SELECTED TEXT →
----
Six Months Ended June 30, 2006 Compared to Six Months Ended June 30, 2005
     Revenue. Natural gas and liquids revenue was $197.0 million for the six months ended June 30, 2006, an increase of $75.0 million from $122.0 million for the six months ended June 30, 2005. The increase was primarily attributable to revenue contributions from the NOARK system acquired in October 2005 of $27.1 million and the Elk City system acquired in April 2005 of $49.0 million. Gross natural gas gathered on the Elk City system averaged 264.1 MMcf/d for the six months ended June 30, 2006, an 8.2% increase from the prior year period from April 15, its date of acquisition, through June 30, 2005. Gross natural gas gathered averaged 61.4 MMcf/d on the Velma system for the six months ended June 30, 2006, a decrease of 11.5% from the comparable prior year six month period due to a decline in low margin volume. For the NOARK system, average throughput volume was 241.1 MMcf/d for the six months ended June 30, 2006.
     Transportation and compression revenue increased to $29.9 million for the six months ended June 30, 2006 from $10.2 million for the comparable prior year period. This $19.7 million increase was primarily due

30


Table of Contents

to contributions from the transportation revenues associated with the NOARK system acquired in October 2005 of $11.8 million and the Elk City system acquired in April 2005 of $2.3 million and increases in the Appalachia average transportation rate earned and volume of natural gas transported. Appalachia’s average throughput volume was 60.2 MMcf/d for the six months ended June 30, 2006 as compared with 53.5 MMcf/d for the six months ended June 30, 2005, an increase of 6.7 MMcf/d or 12.5%. Our Appalachia average transportation rate was $1.44 per Mcf for the six months ended June 30, 2006 as compared with $1.06 per Mcf for the prior year six month period, an increase of $0.38 per Mcf. The increase in the Appalachia average daily throughput volume was principally due to new wells connected to our gathering system and the completion of a capacity expansion project in 2005 on certain sections of our pipeline system.
     Costs and Expenses. Natural gas and liquids cost of goods sold of $162.9 million and plant operating expenses of $7.2 million for the six months ended June 30, 2006 represented increases of $60.9 million and $2.7 million, respectively, from the comparable prior year amounts due primarily to contributions from the acquisitions. Transportation and compression expenses increased $4.2 million to $5.5 million for the six months ended June 30, 2006 due mainly to NOARK system operating costs and higher Appalachia operating costs as a result of compressors added during 2005 in connection with our capacity expansion project and higher maintenance expense as a result of additional wells connected to our gathering system.
----
RECORD EXCERPTS →
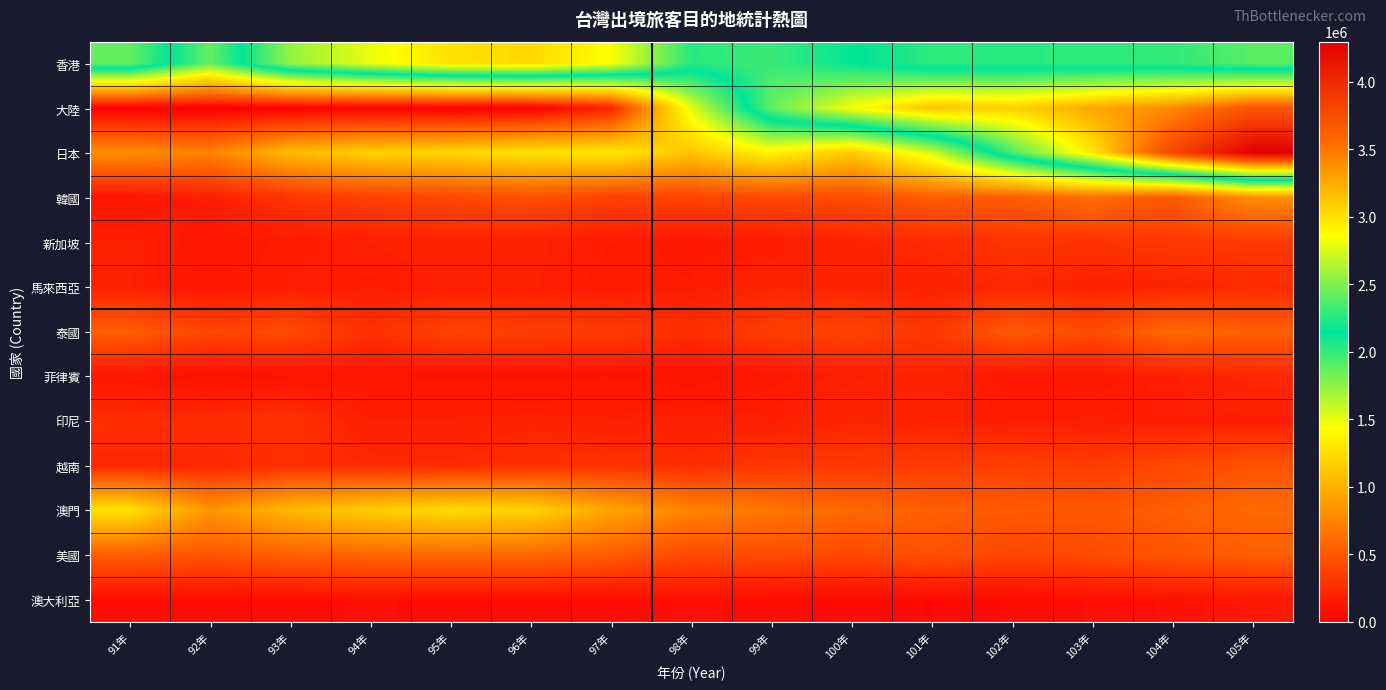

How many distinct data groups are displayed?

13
----
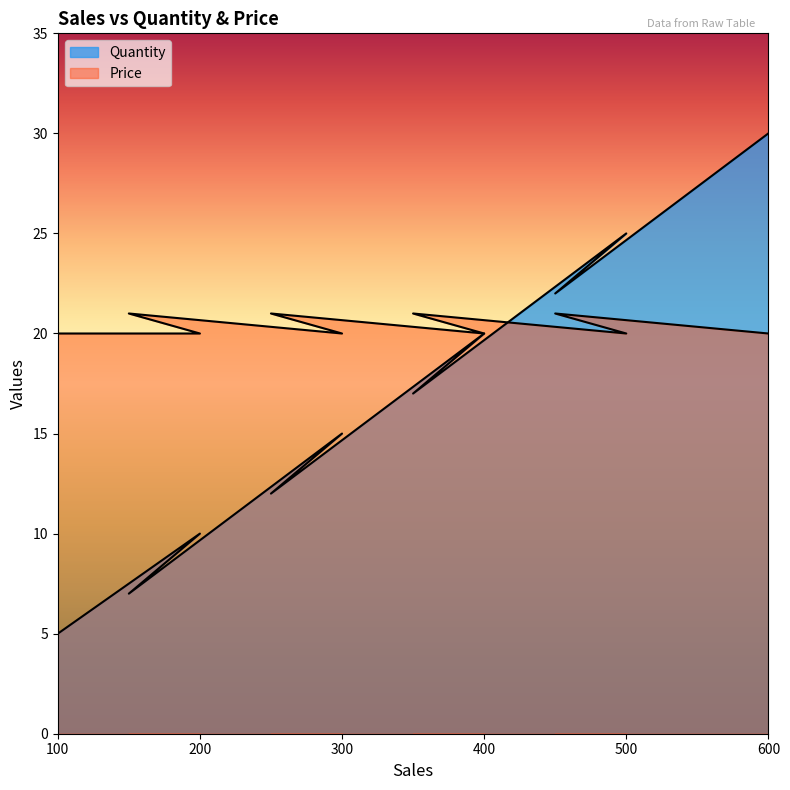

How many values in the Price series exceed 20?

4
----
TASK ITEM A →
Quote the revenue discussion word for word, starting at the words "Costs and Expenses." and ending after the words "our gathering system.".
TASK ITEM B →
According to the revenue discussion, what was the Appalachia average transportation rate for the six months ended June 30, 2006?

ANSWER A →
Costs and Expenses. Natural gas and liquids cost of goods sold of $162.9 million and plant operating expenses of $7.2 million for the six months ended June 30, 2006 represented increases of $60.9 million and $2.7 million, respectively, from the comparable prior year amounts due primarily to contributions from the acquisitions. Transportation and compression expenses increased $4.2 million to $5.5 million for the six months ended June 30, 2006 due mainly to NOARK system operating costs and higher Appalachia operating costs as a result of compressors added during 2005 in connection with our capacity expansion project and higher maintenance expense as a result of additional wells connected to our gathering system.

ANSWER B →
$1.44 per Mcf.